To some, gardening can be a chore. Others revel in the solitude, and the joy of using their hands to grow something beautiful from soil. Regardless of which camp you fall in, there are outdoor chores that everyone should plan on doing, as well as indoor options, if you want to keep your garden Zen on in the winter.
When it comes to the yard outside, that frozen tundra shouldn't be ignored just because it's January.
Rich Robinson, owner of Robinson’s Home and Garden & the Basket Loft, said if you have perennials, the frozen ground announces the time for cutting off the dead tops and pruning them back. As for roses, he said, they need to freeze -- and stay frozen.
The goal, he said, is to keep roses dormant so that any thaw will not start them growing too early. Straw, which is available for purchase at Robinson’s Sewickley-based garden center on Blackburn Avenue, is the best choice to cover frozen rose bushes, Robinson said. Leaves can be used as well.
Mike Cyrilla, owner of Moon Township-based Cyrilla Landscaping and Supply, said it's also important to stake any bush or small tree more than 3 feet tall. The Pittsburgh region is susceptible to having large amounts of snowfall in short periods of time. Heavy snow can stress or fracture smaller shrubbery, Cyrilla said.

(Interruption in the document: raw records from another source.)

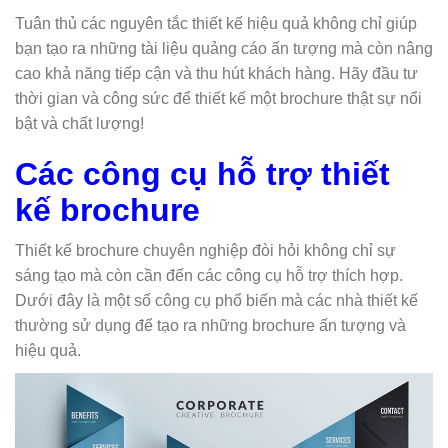
Tuân thủ các nguyên tắc thiết kế hiệu quả không chỉ giúp
bạn tạo ra những tài liệu quảng cáo ấn tượng mà còn nâng
cao khả năng tiếp cận và thu hút khách hàng. Hãy đầu tư
thời gian và công sức để thiết kế một brochure thật sự nổi
bật và chất lượng!
Các công cụ hỗ trợ thiết
kế brochure
Thiết kế brochure chuyên nghiệp đòi hỏi không chỉ sự
sáng tạo mà còn cần đến các công cụ hỗ trợ thích hợp.
Dưới đây là một số công cụ phổ biến mà các nhà thiết kế
thường sử dụng để tạo ra những brochure ấn tượng và
hiệu quả.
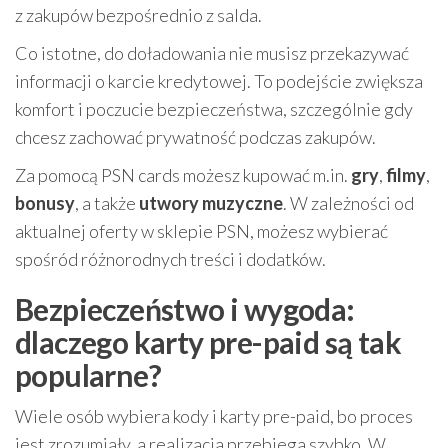
z zakupów bezpośrednio z salda.
Co istotne, do doładowania nie musisz przekazywać
informacji o karcie kredytowej. To podejście zwiększa
komfort i poczucie bezpieczeństwa, szczególnie gdy
chcesz zachować prywatność podczas zakupów.
Za pomocą PSN cards możesz kupować m.in.
gry
,
filmy
,
bonusy
, a także
utwory muzyczne
. W zależności od
aktualnej oferty w sklepie PSN, możesz wybierać
spośród różnorodnych treści i dodatków.
Bezpieczeństwo i wygoda:
dlaczego karty pre-paid są tak
popularne?
Wiele osób wybiera kody i karty pre-paid, bo proces
jest zrozumiały, a realizacja przebiega szybko. W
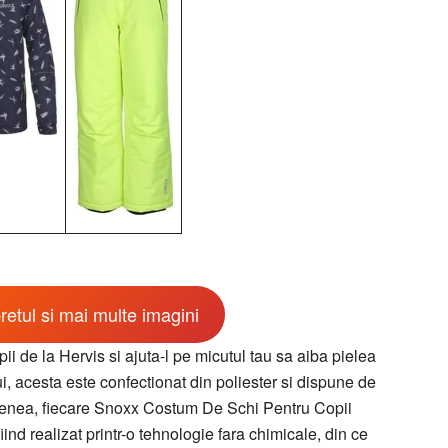
retul si mai multe imagini
de la Hervis si ajuta-l pe micutul tau sa aiba pielea
ui, acesta este confectionat din poliester si dispune de
enea, fiecare Snoxx Costum De Schi Pentru Copii
iind realizat printr-o tehnologie fara chimicale, din ce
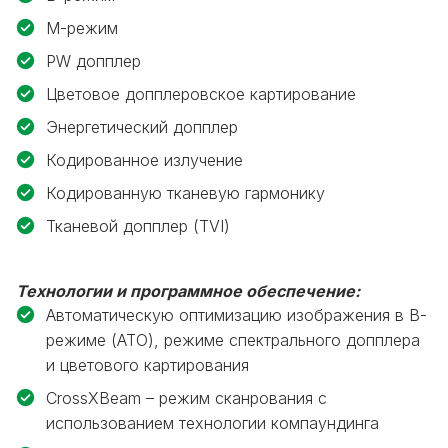
M-режим
PW допплер
Цветовое допплеровское картирование
Энергетический допплер
Кодированное излучение
Кодированную тканевую гармонику
Тканевой допплер (TVI)
Технологии и программное обеспечение:
Автоматическую оптимизацию изображения в В-
режиме (ATO), режиме спектрального допплера
и цветового картирования
CrossXBeam – режим сканрования с
использованием технологии компаундинга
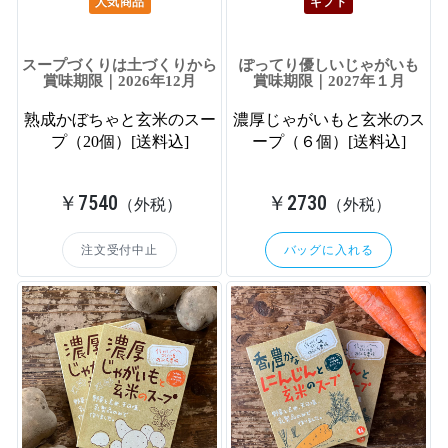
人気商品
ギフト
スープづくりは土づくりから
ぽってり優しいじゃがいも
賞味期限｜2026年12月
賞味期限｜2027年１月
熟成かぼちゃと玄米のスー
濃厚じゃがいもと玄米のス
プ（20個）[送料込]
ープ（６個）[送料込]
￥7540
￥2730
（外税）
（外税）
注文受付中止
バッグに入れる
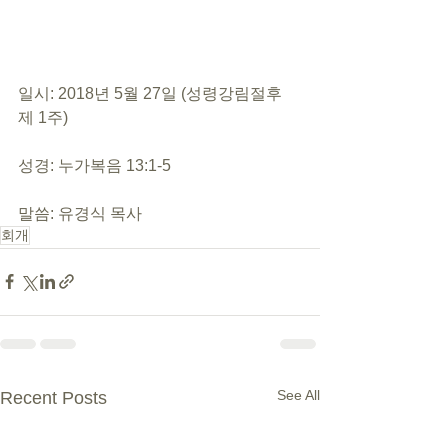
일시: 2018년 5월 27일 (성령강림절후 
제 1주)
성경: 누가복음 13:1-5
말씀: 유경식 목사
회개
See All
Recent Posts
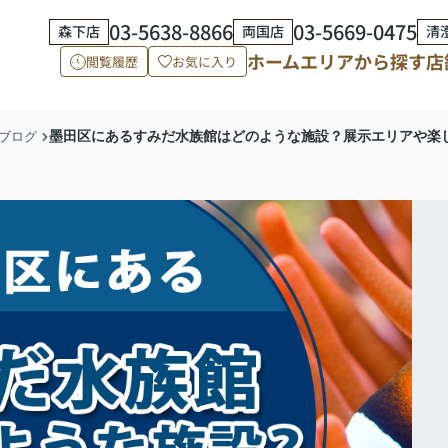
03-5638-8866
03-5669-0475
森下店
両国店
清
ホーム
エリアから探す
店
閲覧履歴
お気に入り
墨田区にあるすみだ水族館はどのような施設？展示エリアや楽
ブログ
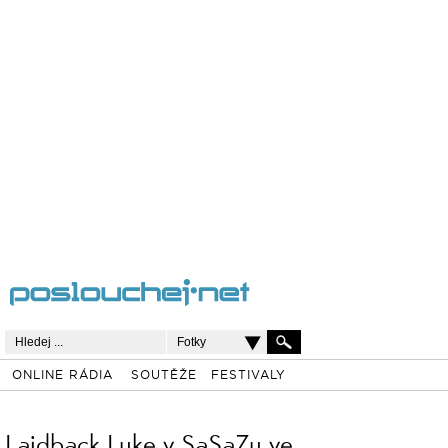
Fotky
ONLINE RÁDIA
SOUTĚŽE
FESTIVALY
Laidback Luke v SaSaZu ve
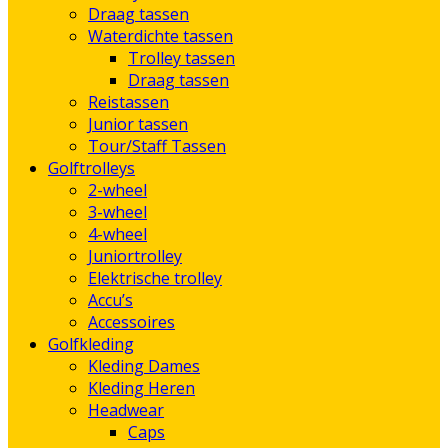
Draag tassen
Waterdichte tassen
Trolley tassen
Draag tassen
Reistassen
Junior tassen
Tour/Staff Tassen
Golftrolleys
2-wheel
3-wheel
4-wheel
Juniortrolley
Elektrische trolley
Accu’s
Accessoires
Golfkleding
Kleding Dames
Kleding Heren
Headwear
Caps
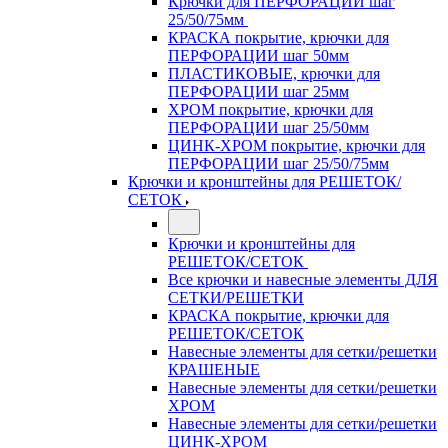
Крючки для ПЕРФОРАЦИИ шаг
25/50/75мм
КРАСКА покрытие, крючки для
ПЕРФОРАЦИИ шаг 50мм
ПЛАСТИКОВЫЕ, крючки для
ПЕРФОРАЦИИ шаг 25мм
ХРОМ покрытие, крючки для
ПЕРФОРАЦИИ шаг 25/50мм
ЦИНК-ХРОМ покрытие, крючки для
ПЕРФОРАЦИИ шаг 25/50/75мм
Крючки и кронштейны для РЕШЕТОК/
СЕТОК
Крючки и кронштейны для
РЕШЕТОК/СЕТОК
Все крючки и навесные элементы ДЛЯ
СЕТКИ/РЕШЕТКИ
КРАСКА покрытие, крючки для
РЕШЕТОК/СЕТОК
Навесные элементы для сетки/решетки
КРАШЕНЫЕ
Навесные элементы для сетки/решетки
ХРОМ
Навесные элементы для сетки/решетки
ЦИНК-ХРОМ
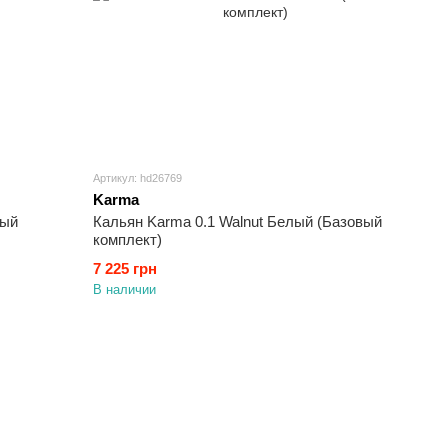
Артикул: hd26769
Karma
вый
Кальян Karma 0.1 Walnut Белый (Базовый
комплект)
7 225 грн
В наличии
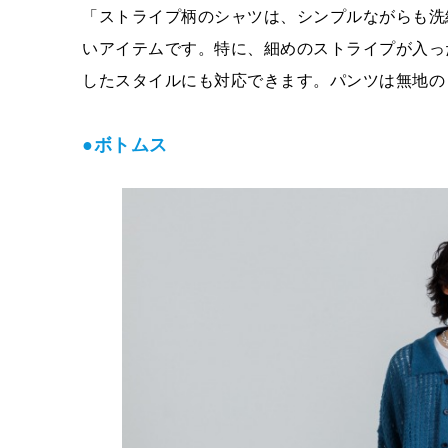
「ストライプ柄のシャツは、シンプルながらも洗
いアイテムです。特に、細めのストライプが入っ
したスタイルにも対応できます。パンツは無地の
●ボトムス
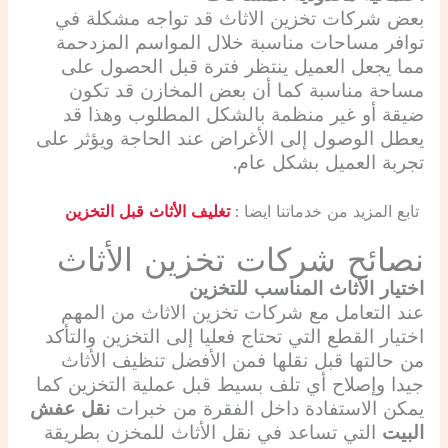
بعض شركات تخزين الاثاث قد تواجه مشكلة في
توافر مساحات مناسبة خلال المواسم المزدحمة
مما يجعل العميل ينتظر فترة قبل الحصول على
مساحة مناسبة كما أن بعض المخازن قد تكون
ضيقة أو غير منظمة بالشكل المطلوب وهذا قد
يعطل الوصول إلى الأغراض عند الحاجة ويؤثر على
تجربة العميل بشكل عام.
تابع المزيد من خدماتنا ايضا :
تغليف الأثاث قبل التخزين
نصائح شركات تخزين الأثاث
اختيار الأثاث المناسب للتخزين
عند التعامل مع شركات تخزين الاثاث من المهم
اختيار القطع التي تحتاج فعليا إلى التخزين والتأكد
من حالتها قبل نقلها فمن الأفضل تنظيف الأثاث
جيدا وإصلاح أي تلف بسيط قبل عملية التخزين كما
يمكن الاستفادة داخل الفقرة من خبرات
نقل عفش
البيت
التي تساعد في نقل الأثاث للمخزن بطريقة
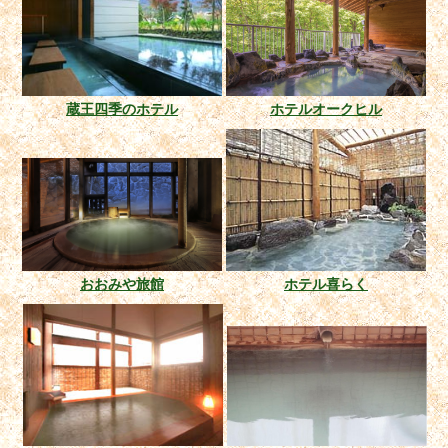
蔵王四季のホテル
ホテルオークヒル
おおみや旅館
ホテル喜らく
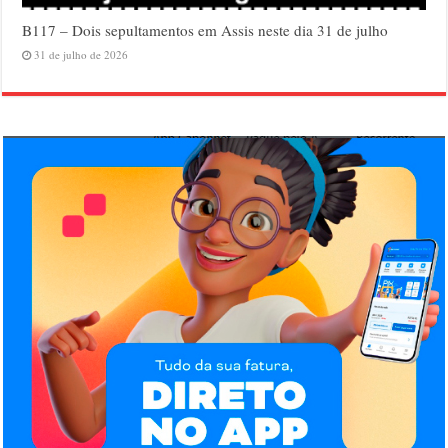
B117 – Dois sepultamentos em Assis neste dia 31 de julho
31 de julho de 2026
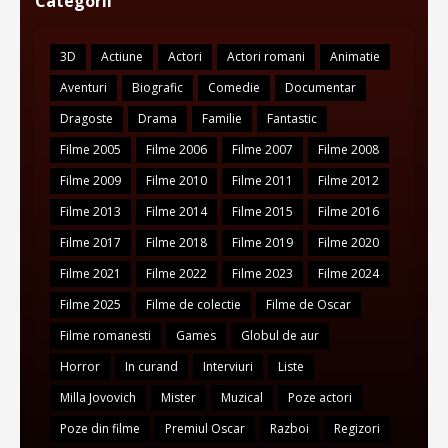
Categorii
3D
Actiune
Actori
Actori romani
Animatie
Aventuri
Biografic
Comedie
Documentar
Dragoste
Drama
Familie
Fantastic
Filme 2005
Filme 2006
Filme 2007
Filme 2008
Filme 2009
Filme 2010
Filme 2011
Filme 2012
Filme 2013
Filme 2014
Filme 2015
Filme 2016
Filme 2017
Filme 2018
Filme 2019
Filme 2020
Filme 2021
Filme 2022
Filme 2023
Filme 2024
Filme 2025
Filme de colectie
Filme de Oscar
Filme romanesti
Games
Globul de aur
Horror
In curand
Interviuri
Liste
Milla Jovovich
Mister
Muzical
Poze actori
Poze din filme
Premiul Oscar
Razboi
Regizori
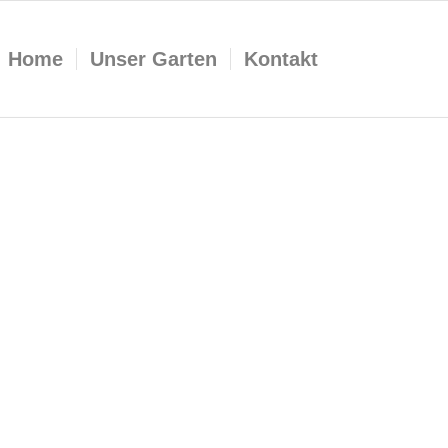
Home
Unser Garten
Kontakt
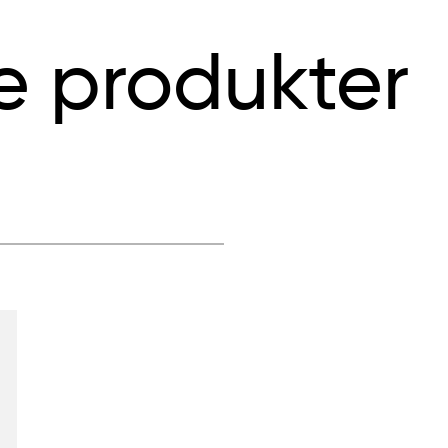
e produkter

Cyrilla recommends having a decent percentage of your landscape derived from the evergreen family. Boxwoods and holly, for instance, will remain green, maintenance-free and beautiful all year long.
Crazy weather shifts are the norm rather than the exception around here. So on those random two or three consecutive days of above-freezing temperatures, Robinson reminds us to water any outdoor plants. If the ground is not frozen, lime (also available at Robinson’s) should be spread to “sweeten” soil, or balance the pH, since local soil is typically acidic.
As for plants in the house, poinsettias can thrive beyond the holiday season.
If your poinsettia made it through to the New Year, chances are it will continue to thrive another year with proper care. A quick Internet search will yield results on proper care, but the main goal should be to keep the soil moist and the plant away from any drafts. When nighttime temperatures rise above 55 degrees, the plant will need further care, such as pruning and taking it outside overnight.
Gardening in the kitchen is also a fun option. Seed delivery comes to Robinson’s in January. To grow kitchen plants, simply find a nice indoor planter and a great growing spot in the kitchen. Be sure to cultivate herbs such as basil, parsley and rosemary for cooking or just to keep your home full of life and your fingers dipped in the soil.